Compared to the phylogeny made with genomic SSR  a single difference was observed in our representation. It concerns the genetic diversity between citrus genera. The trifoliate orange (Poncirus trifoliata) joins the cluster of citron-limes-lemon while kumquat (Fortunella japonica) remains genetically distant to other citrus. In previous work  about genetic relationships based on genomic SSRs, the situation was inverted wherein Fortunella species were much more closely related to the four other Citrus (mandarins, pummelos, citrons and papedas), and the group of Poncirus accessions were very distant to all others. This difference could be related by the overrepresentation of kumquat diversity in our study or by a real difference of polymorphism rate between genomic SSRs and EST-SSRs. A similar study on a larger citrus sampling could be suitable to resolve this question. We can not compare the transferability of EST-SSR and genomic SSRs, but a large majority of EST-SSR markers could be used to investigate the genetic of citrus relatives. Indeed, only 10% of those EST-SSR markers gave unsuccessful amplification in Box orange (Severinia buxifolia).

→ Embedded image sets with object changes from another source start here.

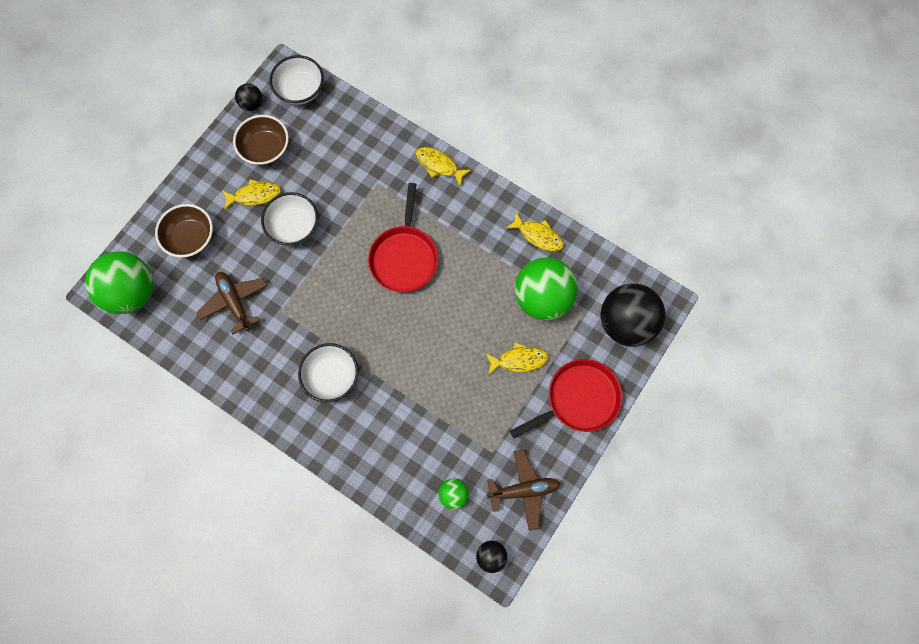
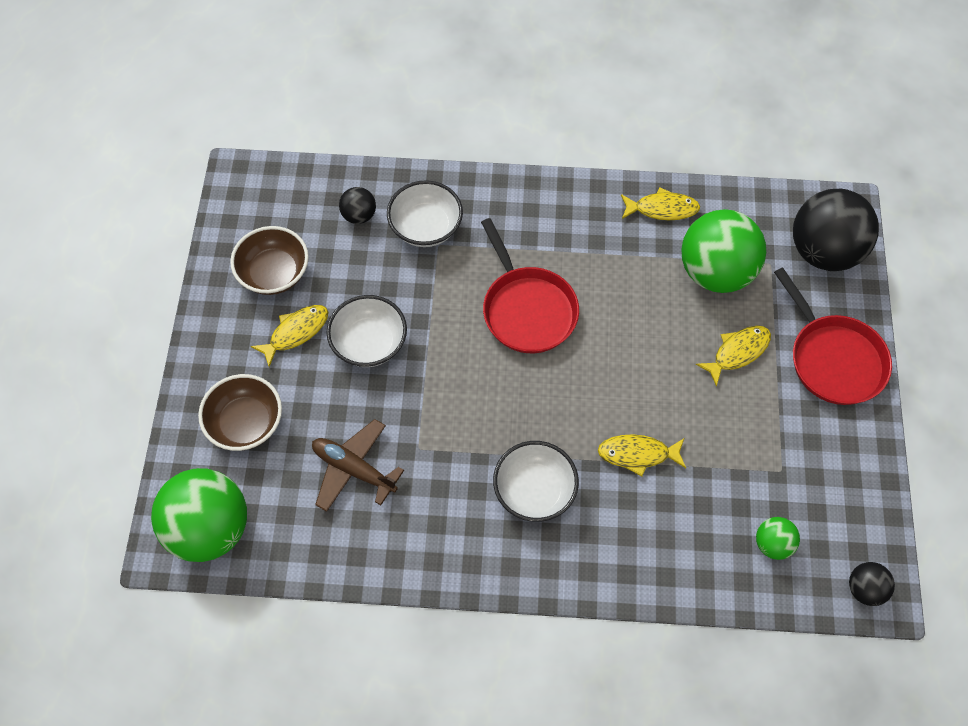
camera: 30 degrees left, 10 degrees down
black ball [235,84,262,111] -> black ball moved to [339,187,376,224]
white bowl [269,55,324,105] -> white bowl moved to [387,180,463,247]
yellow fish [415,147,471,186] -> yellow fish moved to [598,434,686,476]
brown plane [487,450,560,531] -> none
red pan [510,359,622,439] -> red pan turned 120 degrees clockwise [774,267,892,405]

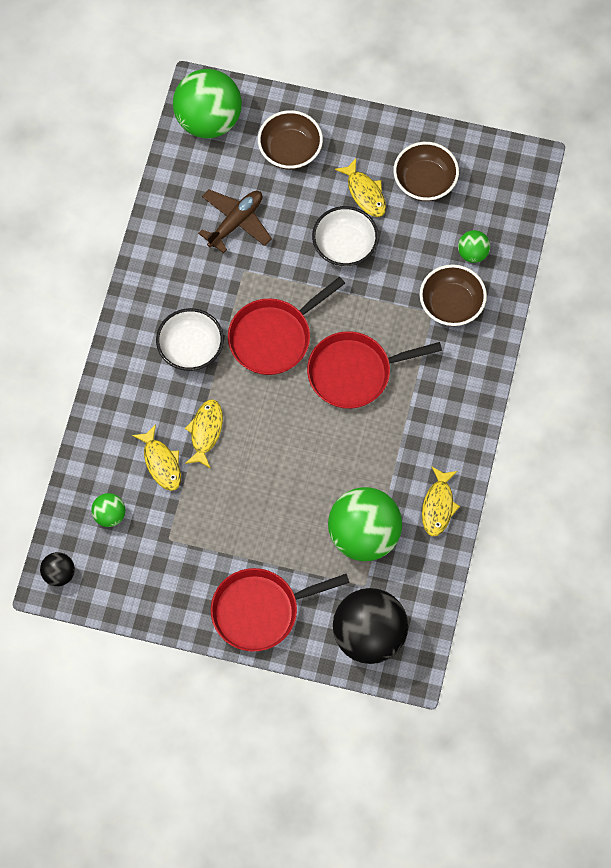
camera: 100 degrees right, 5 degrees up
black ball [339,187,376,224] -> green ball [458,230,490,263]
white bowl [387,180,463,247] -> brown bowl [420,264,487,326]
yellow fish [696,326,771,387] -> yellow fish moved to [132,424,181,491]
none -> red pan [228,277,345,375]

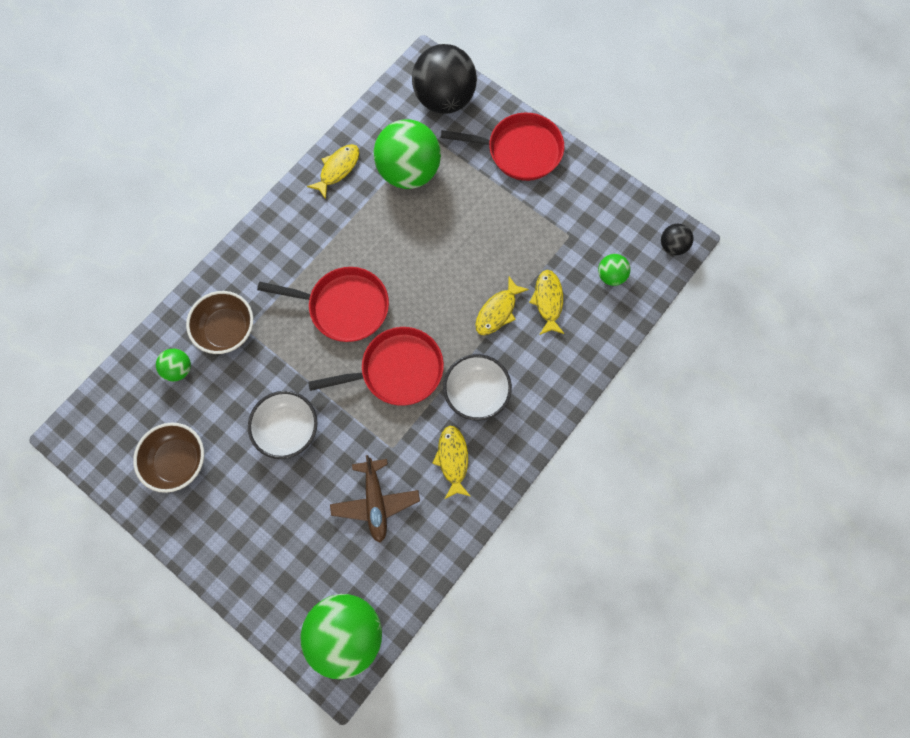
camera: 155 degrees left, 5 degrees up
brown plane [198,189,272,254] -> brown plane turned 75 degrees counterclockwise [330,455,420,542]
brown bowl [258,110,323,170] -> none
yellow fish [335,158,386,217] -> yellow fish moved to [432,426,470,499]

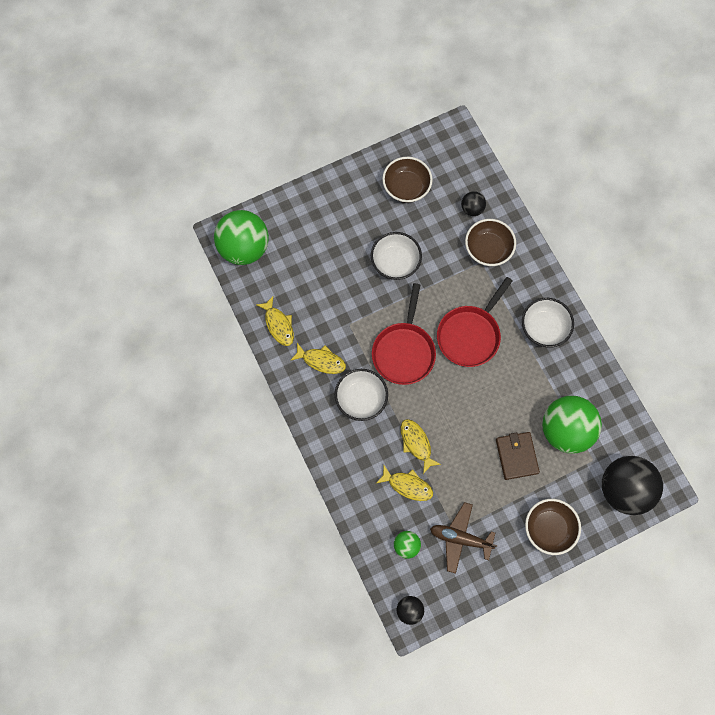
camera: 115 degrees right, 0 degrees up
green ball [156,349,191,381] -> black ball [461,191,486,216]
yellow fish [307,144,359,199] -> yellow fish moved to [257,296,294,346]
brown plane [330,455,420,542] -> brown plane moved to [430,502,497,574]
red pan [441,113,564,181] -> brown bowl [525,499,581,555]
none -> brown wallet [496,432,540,480]
none -> white bowl [522,298,574,348]

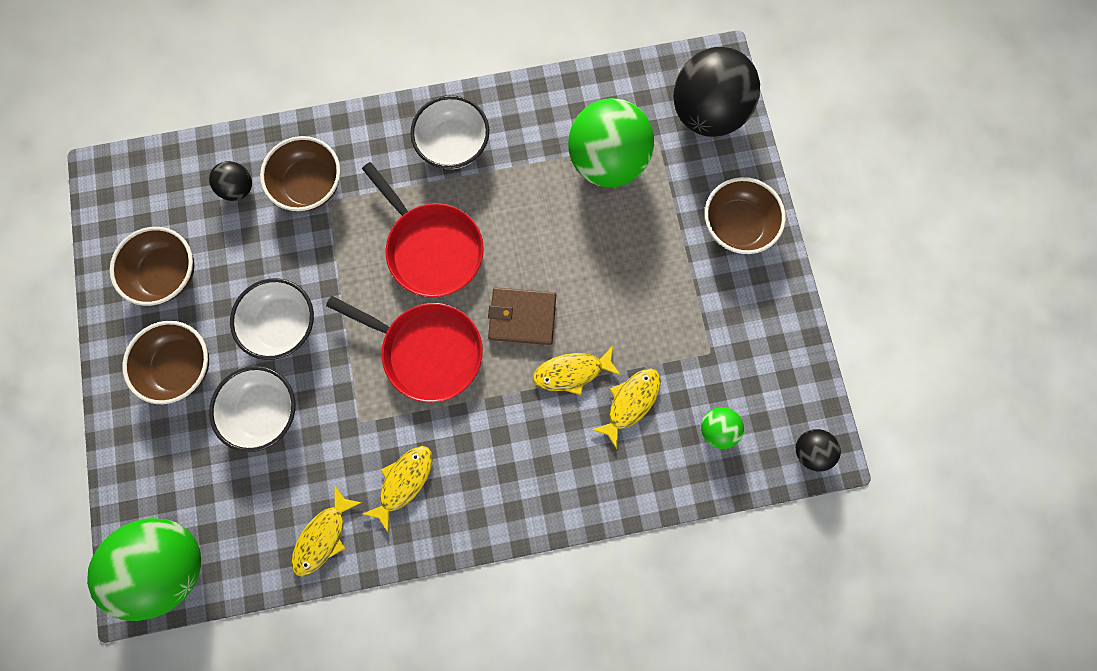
camera: 75 degrees left, 5 degrees up
yellow fish [257,296,294,346] -> yellow fish turned 135 degrees clockwise [291,486,362,577]
white bowl [335,369,388,421] -> white bowl moved to [209,366,296,452]
brown plane [430,502,497,574] -> none
brown wallet [496,432,540,480] -> brown wallet moved to [488,288,556,345]
none -> brown bowl [122,321,209,404]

EST-SSR marker for citrus genome mapping
Citrus have a juvenility period with around 5 years of duration limiting the possibility to work on a second generation of hybrids. Consequently a lot of citrus genetic maps are established on F1 progenies at interspecific  and intergeneric level [26–31]. In order to evaluate the proportion of mappable EST-SSR markers we have calculated the percentage of heterozygous markers informative for all combinations between 15 sexually compatible citrus genotypes, currently used or susceptible to be used in citrus genetic programs. Table 4 represents a tool for the selection of the sexual cross most suitable for a higher efficiency of mappable markers associated to the better situation for comparison of both parental maps. Higher percentages of markers are available to map secondary species of cultivated citrus than to establish genetic maps of the three basic taxa (citron, mandarin, pummelo). As a result, a very low rate of EST-SSR markers is usable to make comparative genetic mapping between these three basic taxa: it is only 3% for Citron/Pummelo, 3% for Citron/Mandarin (cv Cleopatra) and around 9% for Pummelo (cv Pink)/Mandarin (cv Cleopatra).
It is clear that the best way to map the higher number of markers in a single progeny is to work on segregation of interspecific or intergeneric crosses. Citrus × Poncirus progenies have been highly investigated [11, 54–59]. A recent work on EST genetic maps for Citrus sinensis and Poncirus trifoliata was published . For these maps the authors have studied the segregation of 300 pairs of primers generating EST-SSR markers on the intergeneric progeny sweet orange × trifoliate orange. Among them 141 markers (47%) were mapped and distributed as following: 122 markers (40.7%) on sweet orange map, 59 (19.7%) on trifoliate orange one and 40 (13.3%) were commune to both. These values were very similar to those proposed in our work (table 4 and 5) where for the same parental cross we have estimated at 52% of of mappable EST-SSR markers and 40%, 29% and 17% respectively for orange, trifoliate orange maps and commune markers. This mapping work was done with a majority of non abundant SSRs in ESTs such as compound, tetra-, penta- and hexa-nucleotide repeats. Di and tri-nucleotide SSRs represent only 26.7% of the total studied SSR markers.
On the base of the genetic differentiation observed in our cluster analysis, it appears that in this frame, interesting progenies should be obtained from F1 hybrids between citron and pummelo, citron and mandarin, as well between poncirus or kumquat with citron or mandarin or pummelo. Such intrageneric progenies should probably have more interest for further QTLs analysis of quality traits.